Mısır, Komünist Enternasyonal ailesine girememiş olsaydı, Mısır’ın ortaya koyduğu onca gayretin hiçbir sonuç üretmeden heba olmasına izin verseydik, bu ülkedeki gericilik, Doğu’daki devrime zarar verecek, Batı’da devrimin gecikmesine neden olacaktı.

1919 ve 1920’de herkesin takdirle karşıladığı ayaklanmalar yaşandı. İngiliz emperyalizminin gücünü sarsan bu ayaklanmalar, Mısırlı kapitalistlerin temel bir dersi edinmelerini sağladı. Bu olaylar karşısında ürken İngiliz hükümeti, Mısırlı kapitalistlerle birlikte Mısır’a bağımsızlığını bahşetmek zorunda kaldı.[1] Fakat halk, bu türden boş vaatlerle kendisinin kandırılmasına izin vermedi. Bu vaatlerin içeriği de kendileri gibi boştu. Bunların ilk talebi, ulaşım bağlantılarının İngilizler eliyle korunmasını öngörüyordu. Çünkü İngiltere, Hindistan yolunun savunulmasını ısrarla talep etmişti. İkinci talep, Sudan’a egemen olunmasıyla ilgiliydi. Burada amaç, İngiltere adına Manchester pamuk fabrikalarını besleyecek yeni hammadde kaynağını güvence altına almaktı. Üçüncü talep, ulusal azınlıkların korunmasıyla ilgiliydi. Dördüncü maddede ise kapitülasyonların son bulması talebine yer veriliyordu. Bu son iki talep, listeye İngiltere’ye Mısır’ın içişlerine karışma hakkı vermek amacıyla eklenmişti.

Mısırlı kapitalistler, kısa süre önce Liberal Parti isminde bir parti kurdular. Bu partinin amacı, yeni anayasayı savunmak ve Mısır’la İngiltere arasında imza edilmiş olan anlaşmayı onaylamak.[2] Parti, kendi programını hazırladı, mecliste ilgili akımı temsil edecek adaylarını seçti.
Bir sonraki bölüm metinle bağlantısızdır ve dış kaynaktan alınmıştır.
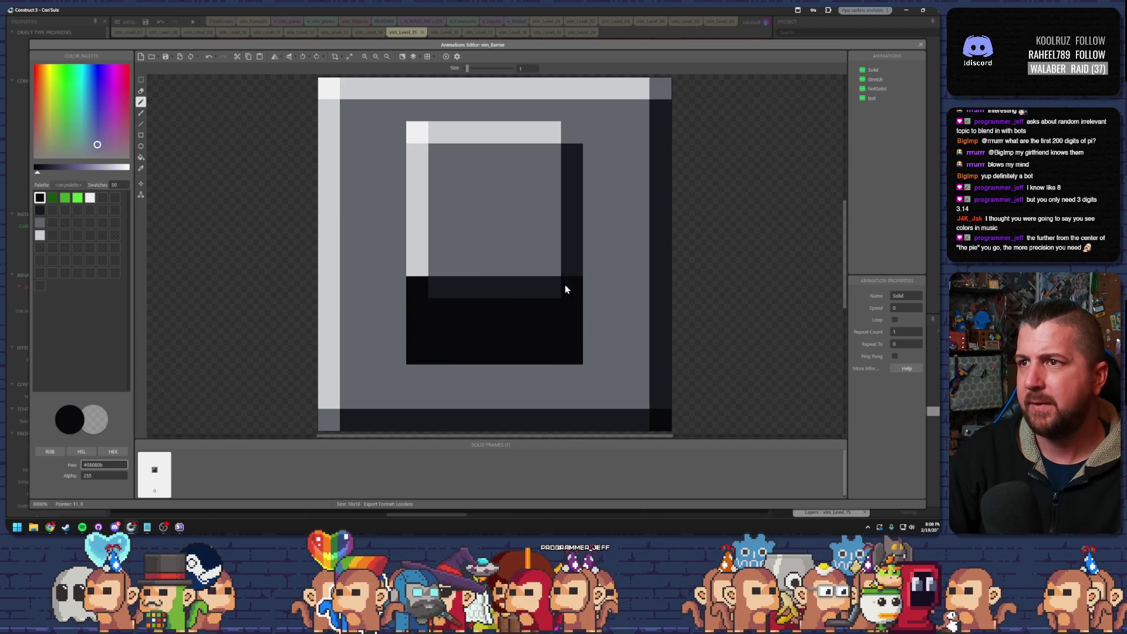
click(573, 133)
Seçimler önümüzdeki Ocak ayı içinde yapılacak.

Mısır Sosyalist Partisi, düşmanın yüzünü herkese açıktan göstermiş olmasını memnuniyetle karşılamaktadır. Arapların bir atasözü vardır: “Güzellik çirkinlikle yan yana geldiğinde daha üstünmüş gibi görünür.”

Liberal Parti’yle mücadelemiz giderek yoğunlaşıyor. Bu çatışma bizi korkutmuyor, zira biz, Mısır Sosyalist Partisi’nin gücünün ve nüfuzunun günbegün arttığını görüyoruz.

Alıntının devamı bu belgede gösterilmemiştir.